Monday, May 2, 2016
Sanofi U.S. has announced collaborations with the Duke Clinical Research Institute (DCRI) and, separately, with the Center for Assessment Technology and Continuous Health (CATCH) at Massachusetts General Hospital. The collaborations are designed to create new tools that will help predict how people living with type 2 diabetes adhere to their medication.
Abbott has signed a definitive agreement to acquire St. Jude Medical, creating a medical device provider with a higher position in high-growth cardiovascular markets, including atrial fibrillation, structural heart and heart failure, as well as a position in the high-growth neuromodulation market.
Inovio Pharmaceuticals has announced that its immunotherapy for hepatitis C (INO-8000) will be evaluated in a phase I trial in chronically infected patients who are not receiving other hepatitis C virus (HCV) treatments. The study will enroll patients who are in the early stages of chronic HCV infection to determine the therapy’s ability to decrease and potentially eliminate HCV viral load, measure HCV specific immune responses and durability of these immune responses, and evaluate safety and tolerability. In this dose-escalation study INO-8000 will be combined with increasing doses of DNA-based IL-12 (INO-9012), an immune activator, which in previous studies has been shown to increase the therapeutic immune response to DNA immunotherapies.
The FDA has granted three Breakthrough Therapy designations for Novartis’ Ilaris (canakinumab) to treat three rare types of Periodic Fever Syndromes, also known as Hereditary Periodic Fevers. Novartis will work closely with the FDA to expedite the regulatory review of Ilaris for these conditions.
Periodic Fever Syndromes are a group of autoinflammatory diseases that cause disabling and recurrent fevers, which may be accompanied by joint pain and swelling, muscle pain and skin rashes, with complications that can be life-threatening. Most patients present with symptoms in infancy or childhood.
The three conditions for which Ilaris is being reviewed are Tumor Necrosis Factor-Receptor Associated Periodic Syndrome (TRAPS) and Hyperimmunoglobulin D Syndrome (HIDS)/Mevalonate Kinase Deficiency (MKD), and in Familial Mediterranean Fever (FMF) patients who are not adequately controlled with colchicine.
“This is an important day for patients, including many children, who are affected by these serious and debilitating syndromes that have no or limited treatment options,” said David Epstein, division head, Novartis Pharmaceuticals. “Ilaris is a promising medicine under review for these conditions, marking our commitment to making a significant difference to the lives of people with rare diseases.”
The FDA considers a treatment a Breakthrough Therapy if it is intended to treat a serious or life-threatening condition and preliminary evidence indicates it may be better than existing treatments. If approved, Ilaris will likely be the first medicine to gain approval from drug regulators for the treatment of TRAPS and HIDS/MKD, and it will be an alternative to the only FDA-approved treatment for FMF, colchicine.
The Breakthrough Therapy Designations were granted based on the pivotal phase III trial (Canakinumab Pivotal Umbrella Study in Three Hereditary Periodic Fevers). Based on this study, Novartis submitted three supplemental Biologic License Applications in the U.S. to register Ilaris for use in these indications.
Ilaris was approved by the FDA in 2009 to treat two subtypes of a rare autoinflammatory disease called Cryopyrin-Associated Periodic Syndromes (CAPS): Muckle-Wells syndrome (MWS) and Familial Cold Autoinflammatory Syndrome (FCAS), in patients aged four and older. In 2013, the FDA approved Ilaris for a rare, autoinflammatory form of juvenile idiopathic arthritis called Systemic Juvenile Idiopathic Arthritis (SJIA) in patients aged two and older.

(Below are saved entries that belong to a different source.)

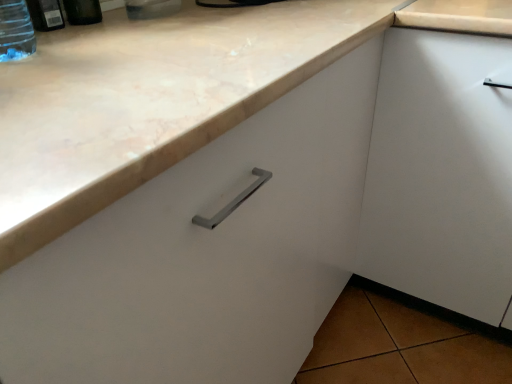
Measure the distance between transparent plastic bottle at upper left, placed as the second bottle when sorted from right to left, and camera.

A distance of 30.79 inches exists between transparent plastic bottle at upper left, placed as the second bottle when sorted from right to left, and camera.

At what (x,y) coordinates should I click in order to perform the action: click on matte plastic bottle at upper left, the first bottle in the right-to-left sequence. Please return your answer as a coordinate pair (x, y). Looking at the image, I should click on (83, 11).

From the picture: Between transparent plastic bottle at upper left, the first bottle in the left-to-right sequence, and matte plastic bottle at upper left, the first bottle in the right-to-left sequence, which one appears on the left side from the viewer's perspective?

transparent plastic bottle at upper left, the first bottle in the left-to-right sequence, is more to the left.

I want to click on bottle that is the 2nd object located below the matte plastic bottle at upper left, the first bottle in the right-to-left sequence (from the image's perspective), so [15, 31].

In the scene shown: Does transparent plastic bottle at upper left, the first bottle in the left-to-right sequence, have a lesser width compared to matte plastic bottle at upper left, the 3th bottle positioned from the left?

Yes.

Is matte plastic bottle at upper left, the 3th bottle positioned from the left, at the back of transparent plastic bottle at upper left, which ranks as the third bottle in right-to-left order?

No, transparent plastic bottle at upper left, which ranks as the third bottle in right-to-left order, is not facing the opposite direction of matte plastic bottle at upper left, the 3th bottle positioned from the left.

Considering the sizes of objects transparent plastic bottle at upper left, placed as the second bottle when sorted from right to left, and matte plastic bottle at upper left, the 3th bottle positioned from the left, in the image provided, who is shorter, transparent plastic bottle at upper left, placed as the second bottle when sorted from right to left, or matte plastic bottle at upper left, the 3th bottle positioned from the left,?

transparent plastic bottle at upper left, placed as the second bottle when sorted from right to left, is shorter.

Could you tell me if transparent plastic bottle at upper left, marked as the 2th bottle in a left-to-right arrangement, is facing matte plastic bottle at upper left, the first bottle in the right-to-left sequence?

No, transparent plastic bottle at upper left, marked as the 2th bottle in a left-to-right arrangement, is not oriented towards matte plastic bottle at upper left, the first bottle in the right-to-left sequence.

Is transparent plastic bottle at upper left, marked as the 2th bottle in a left-to-right arrangement, not near matte plastic bottle at upper left, the 3th bottle positioned from the left?

That's not correct — transparent plastic bottle at upper left, marked as the 2th bottle in a left-to-right arrangement, is a little close to matte plastic bottle at upper left, the 3th bottle positioned from the left.

Identify the location of the 2nd bottle above the transparent plastic bottle at upper left, marked as the 2th bottle in a left-to-right arrangement (from a real-world perspective). (83, 11).

Which is farther, (58, 20) or (16, 37)?

The point (58, 20) is behind.

Measure the distance between transparent plastic bottle at upper left, marked as the 2th bottle in a left-to-right arrangement, and transparent plastic bottle at upper left, which ranks as the third bottle in right-to-left order.

6.53 inches.

Considering the sizes of transparent plastic bottle at upper left, placed as the second bottle when sorted from right to left, and transparent plastic bottle at upper left, which ranks as the third bottle in right-to-left order, in the image, is transparent plastic bottle at upper left, placed as the second bottle when sorted from right to left, taller or shorter than transparent plastic bottle at upper left, which ranks as the third bottle in right-to-left order,?

Considering their sizes, transparent plastic bottle at upper left, placed as the second bottle when sorted from right to left, has less height than transparent plastic bottle at upper left, which ranks as the third bottle in right-to-left order.

Is transparent plastic bottle at upper left, placed as the second bottle when sorted from right to left, not near transparent plastic bottle at upper left, which ranks as the third bottle in right-to-left order?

The FDA has accepted for review the resubmission of Lundbeck’s New Drug Application (NDA) for intravenous Carnexiv, an intravenous formulation of the anti-epileptic drug (AED) carbamazepine. An action letter is anticipated before the end of 2016. Lundbeck’s resubmission was in reply to the Complete Response Letter from the FDA issued in 2014 requesting additional data associated with the Chemistry, Manufacturing and Controls (CMC) of the product. The proposed U.S. trade name, Carnexiv, is under consideration with the FDA as well.
Sanford Burnham Prebys Medical Discovery Institute (SBP), a fundamental and translational research institute, and GlaxoSmithKline (GSK), a global pharmaceutical company, have announced the creation of the SBP-GSK Center for Translational Neuroscience.
DelMar Pharmaceuticals has announced that the FDA Office of Orphan Products Development (OOPD) has granted Orphan Drug designation for its lead product candidate, VAL-083, in the treatment of ovarian cancer. The investigational drug candidate previously received an orphan designation for glioma and medulloblastoma in the U.S. and glioma in Europe.